Ce temps conséquent pourrait faire l'objet d'un libre choix et nous devrions avoir le droit de vivre notre vie de femme, de travailler, d'avoir une vie sociale plutôt que d'être contrainte à des empêchements parce que les accompagnements sont dérisoires. Ce qui est simple comme inscrire son enfant à l'école devient une montagne pour un enfant handicapé. - Christelle.
Peu à peu, les proches de la petite famille se sont éloignés, et les deux mamans doivent également lutter contre l'isolement social. Pour elles, comme pour leurs enfants.
Une famille dans un "vase clos"
À l'annonce du diagnostic, Christelle et Raphaële se sont senties peu soutenues par leurs proches. "Ils étaient dans le déni, peut-être pour rassurer, en disant 'ça va, ça va s'arranger, ce n'est pas définitif'", raconte la maman. " On s'est senties surtout soutenues par les professionnels de santé du CAMPS et par des associations de parents. La famille, les collègues et les amis, c'est plus difficile, il y a un éloignement progressif. Ils aidaient un peu au début puis après ils viennent moins souvent", poursuit-elle.
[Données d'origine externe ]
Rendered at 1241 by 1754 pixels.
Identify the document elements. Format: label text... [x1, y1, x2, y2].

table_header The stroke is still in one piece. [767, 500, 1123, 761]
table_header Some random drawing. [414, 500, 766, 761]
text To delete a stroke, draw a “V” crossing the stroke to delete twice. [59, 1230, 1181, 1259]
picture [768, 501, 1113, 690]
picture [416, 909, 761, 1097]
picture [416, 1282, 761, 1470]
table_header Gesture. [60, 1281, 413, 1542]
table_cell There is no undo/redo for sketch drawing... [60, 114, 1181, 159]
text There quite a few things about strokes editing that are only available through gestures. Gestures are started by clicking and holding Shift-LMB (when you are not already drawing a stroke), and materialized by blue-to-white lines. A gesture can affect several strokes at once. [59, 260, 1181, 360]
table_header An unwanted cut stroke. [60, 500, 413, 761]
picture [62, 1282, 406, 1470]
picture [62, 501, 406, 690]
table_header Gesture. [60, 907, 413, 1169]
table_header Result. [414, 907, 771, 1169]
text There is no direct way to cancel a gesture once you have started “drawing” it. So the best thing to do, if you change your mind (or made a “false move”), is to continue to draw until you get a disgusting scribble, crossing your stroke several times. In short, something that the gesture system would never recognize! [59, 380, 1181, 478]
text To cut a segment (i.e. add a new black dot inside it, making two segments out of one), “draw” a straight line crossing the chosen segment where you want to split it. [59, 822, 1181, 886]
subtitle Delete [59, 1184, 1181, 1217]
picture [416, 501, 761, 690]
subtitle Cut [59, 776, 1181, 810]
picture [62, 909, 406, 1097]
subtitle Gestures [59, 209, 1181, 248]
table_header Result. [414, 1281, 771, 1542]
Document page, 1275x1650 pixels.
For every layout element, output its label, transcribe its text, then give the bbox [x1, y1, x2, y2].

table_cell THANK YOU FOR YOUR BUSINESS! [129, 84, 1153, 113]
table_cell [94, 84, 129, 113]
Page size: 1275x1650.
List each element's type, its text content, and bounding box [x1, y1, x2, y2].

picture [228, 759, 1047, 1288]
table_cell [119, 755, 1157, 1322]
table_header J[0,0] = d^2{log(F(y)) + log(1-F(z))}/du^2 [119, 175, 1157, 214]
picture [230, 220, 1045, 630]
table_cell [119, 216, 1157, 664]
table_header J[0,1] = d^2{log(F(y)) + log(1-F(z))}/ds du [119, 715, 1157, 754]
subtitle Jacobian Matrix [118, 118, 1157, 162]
On refuse souvent des invitations en raison de la complexité d'organisation que cela demande. L'année dernière, nous sommes sortis une fois chez des amis. Nous sommes seulement partis en vacances en famille plusieurs fois entre nous... C'est déjà bien. - Christelle
Pour lutter contre cet isolement, les parents se tournent davantage vers le cadre associatif. "Actuellement, Augustin et moi préparons un marathon avec un club sportif qui a la gentillesse d'accompagner nos enfants dans des goélettes. C'est très chouette", confie la mère de famille. Avant de conclure : "Nous aurions besoin d'une meilleure prise en charge, de plus de solutions d'accompagnement, plus d'argent pour le médico-social pour ne pas vivre dans un vase clos".